Plano Real stabilisation and Cardoso reforms (Brazil)
BRA·1993 – 2002·Itamar Franco transition → PSDB under Cardoso with PFL coalition
Leaders: Fernando Henrique Cardoso (Finance Minister 1993-1994, President 1995-2002) · Pedro Malan (Finance Minister 1995-2002) · Gustavo Franco (Central Bank President 1997-1999) · Armínio Fraga (Central Bank President 1999-2002)
Three-stage stabilisation program designed to end the chronic high inflation that had persisted since the 1980s (peaking above 2,400% annual in 1993). Stage one was fiscal: the Emergency Social Fund and de-earmarking to achieve a plausible primary balance. Stage two was the Unidade Real de Valor (URV) from March 1994, a parallel accounting unit that re-synchronised relative prices without triggering an inflationary burst. Stage three was the introduction of the real as legal tender on 1 July 1994 at a 1:1 anchor to the dollar with a crawling band. Supporting reforms included large-scale privatisations (Telebrás 1998, steel, electricity distribution), the 1995 constitutional amendments permitting foreign participation in telecoms, mining and oil, pension reform 1998, and the 2000 Fiscal Responsibility Law imposing hard budget constraints on sub-national governments. The 1998-1999 external crisis forced abandonment of the crawling peg and adoption of inflation targeting plus a floating exchange rate from January 1999, which became the durable macroeconomic framework. Inflation fell from triple digits to single digits within a year and remained contained.

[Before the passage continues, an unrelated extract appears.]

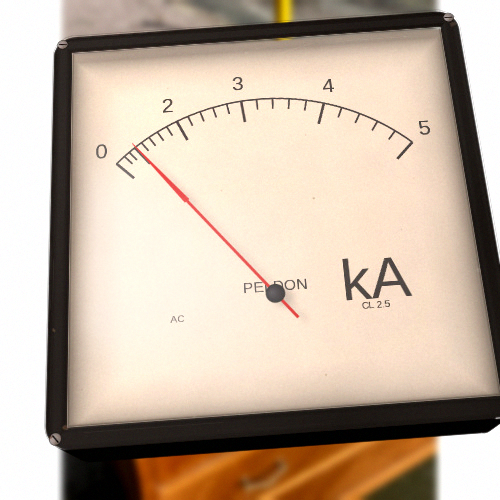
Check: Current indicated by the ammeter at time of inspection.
1 kA
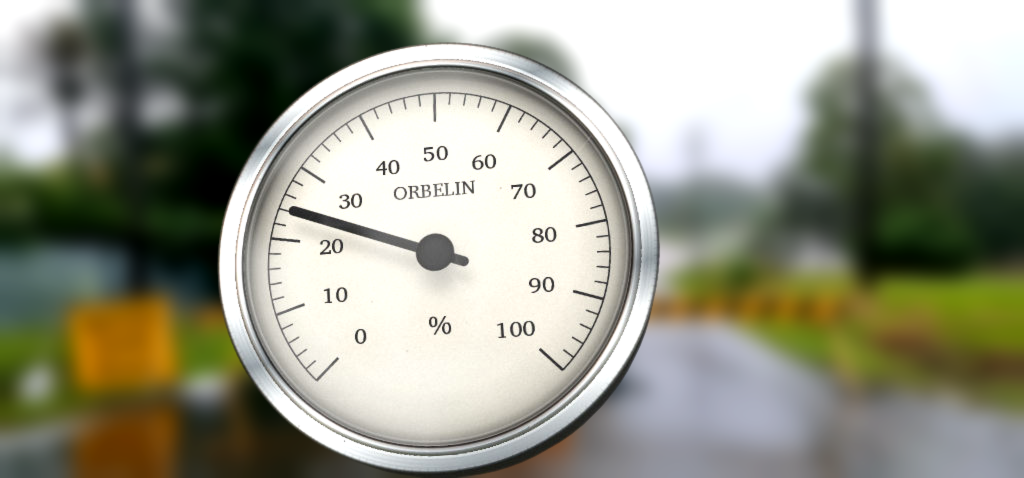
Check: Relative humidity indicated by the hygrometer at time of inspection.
24 %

The stabilisation succeeded where multiple 1980s heterodox plans (Cruzado, Bresser, Verão, Collor I and II) had failed.
Policy-content fingerprint — how the framework codes this movement on its axes
Fiscal Responsibility Law as rule-based constraint.
References
Lei Complementar 101/2000 (Lei de Responsabilidade Fiscal)

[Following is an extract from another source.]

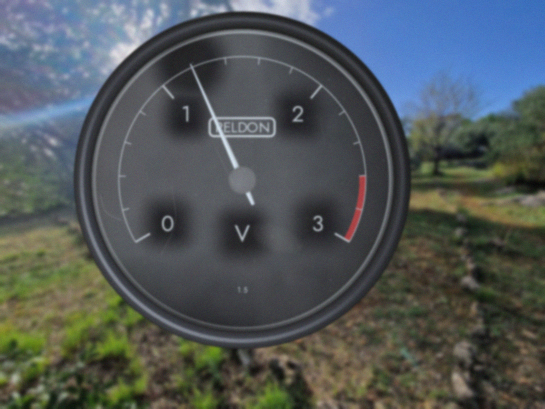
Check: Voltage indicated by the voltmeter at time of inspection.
1.2 V
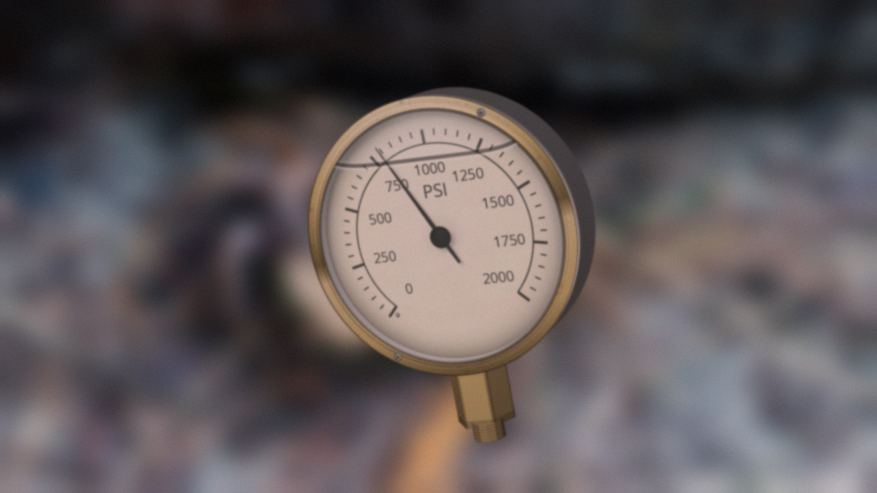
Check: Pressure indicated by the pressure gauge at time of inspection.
800 psi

Bacha (2003), Brazil's Plano Real: A View from the Inside
Franco (1995), O Plano Real e Outros Ensaios
IMF Article IV Brazil 1996, 1999, 2001
Notes
Includes both the 1994 stabilisation (Itamar/Cardoso as Finance Minister) and the Cardoso presidency reforms through 2002 because the programme is continuous. 1999 regime switch from peg to float is the principal structural break within the period.